We describe an unusual clinical and diagnostic feature of a patient with multiple sclerosis (MS). A 25-year-old woman was admitted to the Neurology department (December 2009) with one month history of rapid cognitive deterioration. She had poor cognition, dysphasia, reduction in visual acuity and temporal pallor of the optic discs. She had prolonged latencies of P100 component of visual evoked potentials (VEPs). Magnetic resonance imaging (MRI)-brain showed multifocal large (≥ 3 cm) white-matter hypointense lesions in T1W and hyperintense in T2W and fluid-attenuated inversion recovery images and patchy enhancement. A diagnosis of tumefactive MS was given. She received two consecutive 5-d courses of 1 g daily intravenous methylprednisolone for 2 mo and oral prednisolone in dose of 80 mg twice/daily in between. At the 3rd month, Mini Mental State Examination and VEPs returned to normal but not the MRI. Patient continued oral steroids after hospital discharge (March 2010) for 9 mo with significant MRI improvement after which tapering of steroids started for a year. The patient refused immunomodulation therapy due to her low socioeconomic status. Neither clinical relapse nor new MRI lesions were observed throughout the next 4 years. In spite of the aggressive course of tumefactive MS variant, good prognosis may be seen in some patients.

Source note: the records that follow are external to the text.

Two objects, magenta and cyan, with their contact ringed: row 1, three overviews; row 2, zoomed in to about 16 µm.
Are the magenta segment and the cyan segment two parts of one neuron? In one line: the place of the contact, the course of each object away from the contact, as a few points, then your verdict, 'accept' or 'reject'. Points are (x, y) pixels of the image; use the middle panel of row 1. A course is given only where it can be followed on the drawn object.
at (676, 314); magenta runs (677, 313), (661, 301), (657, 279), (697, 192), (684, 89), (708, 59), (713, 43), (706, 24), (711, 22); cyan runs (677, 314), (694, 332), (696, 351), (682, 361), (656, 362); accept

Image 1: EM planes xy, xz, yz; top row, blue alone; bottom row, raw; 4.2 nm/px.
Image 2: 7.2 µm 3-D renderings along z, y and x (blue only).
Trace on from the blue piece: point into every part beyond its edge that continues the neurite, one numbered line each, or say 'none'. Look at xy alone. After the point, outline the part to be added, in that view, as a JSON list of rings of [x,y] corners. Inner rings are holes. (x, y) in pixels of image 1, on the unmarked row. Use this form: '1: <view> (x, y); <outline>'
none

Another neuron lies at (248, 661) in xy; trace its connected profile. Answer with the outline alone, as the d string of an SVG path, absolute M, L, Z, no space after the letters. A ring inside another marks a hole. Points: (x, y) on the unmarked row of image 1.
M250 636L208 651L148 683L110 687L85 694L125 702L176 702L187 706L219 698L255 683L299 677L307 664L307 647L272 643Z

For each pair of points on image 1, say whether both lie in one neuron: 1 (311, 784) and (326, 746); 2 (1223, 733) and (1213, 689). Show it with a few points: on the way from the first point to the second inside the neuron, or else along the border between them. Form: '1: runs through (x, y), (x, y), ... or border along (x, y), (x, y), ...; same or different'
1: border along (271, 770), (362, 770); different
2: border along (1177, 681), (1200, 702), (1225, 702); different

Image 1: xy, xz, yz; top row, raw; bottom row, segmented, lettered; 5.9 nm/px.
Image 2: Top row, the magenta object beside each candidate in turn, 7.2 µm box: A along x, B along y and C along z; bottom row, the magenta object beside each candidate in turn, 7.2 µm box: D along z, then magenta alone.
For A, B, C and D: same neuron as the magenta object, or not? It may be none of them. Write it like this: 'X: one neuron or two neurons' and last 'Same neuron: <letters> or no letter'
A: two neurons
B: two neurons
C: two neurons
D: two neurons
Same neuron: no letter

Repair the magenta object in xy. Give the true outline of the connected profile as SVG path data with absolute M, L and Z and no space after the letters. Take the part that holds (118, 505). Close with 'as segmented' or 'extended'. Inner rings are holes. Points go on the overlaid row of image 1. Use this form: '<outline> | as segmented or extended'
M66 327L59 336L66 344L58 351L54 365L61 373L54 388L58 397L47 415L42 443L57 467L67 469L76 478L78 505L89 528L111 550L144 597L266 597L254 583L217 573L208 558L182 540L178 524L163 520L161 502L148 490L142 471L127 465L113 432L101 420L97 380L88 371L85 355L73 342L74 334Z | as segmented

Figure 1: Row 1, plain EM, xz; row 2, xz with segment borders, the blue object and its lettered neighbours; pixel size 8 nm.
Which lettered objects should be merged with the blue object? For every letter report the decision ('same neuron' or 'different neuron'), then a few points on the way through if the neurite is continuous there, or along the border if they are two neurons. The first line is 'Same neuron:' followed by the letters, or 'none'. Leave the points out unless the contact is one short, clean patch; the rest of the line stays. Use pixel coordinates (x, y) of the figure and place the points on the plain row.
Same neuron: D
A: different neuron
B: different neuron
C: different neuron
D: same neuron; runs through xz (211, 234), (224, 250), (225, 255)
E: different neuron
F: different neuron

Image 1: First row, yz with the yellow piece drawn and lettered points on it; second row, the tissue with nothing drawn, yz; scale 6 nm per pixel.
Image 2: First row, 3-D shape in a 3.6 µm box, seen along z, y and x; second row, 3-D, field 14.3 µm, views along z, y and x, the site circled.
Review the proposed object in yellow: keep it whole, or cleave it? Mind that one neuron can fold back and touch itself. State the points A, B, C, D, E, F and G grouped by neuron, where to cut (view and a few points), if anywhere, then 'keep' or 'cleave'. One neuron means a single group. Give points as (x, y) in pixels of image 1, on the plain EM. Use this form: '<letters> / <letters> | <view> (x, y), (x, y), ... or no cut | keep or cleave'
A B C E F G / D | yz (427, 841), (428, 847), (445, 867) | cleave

Keywords: Tumefactive multiple sclerosis, Acute dementia

Core tip: Multiple sclerosis (MS) is the most common cause of progressive neurologic handicap in young adults. MS is typically presented by sensory, motor and visual dysfunctions, abnormal visual, auditory brainstem, somatosensory and motor evoked potentials, elevated cerebrospinal fluid proteins and oligoclonal bands, and abnormal neuroimaging of the brain and spinal cord. In the literature, atypical clinical and radiological presentations or variants have been described in adults with MS which may pose diagnostic difficulties. However and in spite of the aggressive course of its tumefactive variant, good prognosis may be seen in some patients on corticosteroids.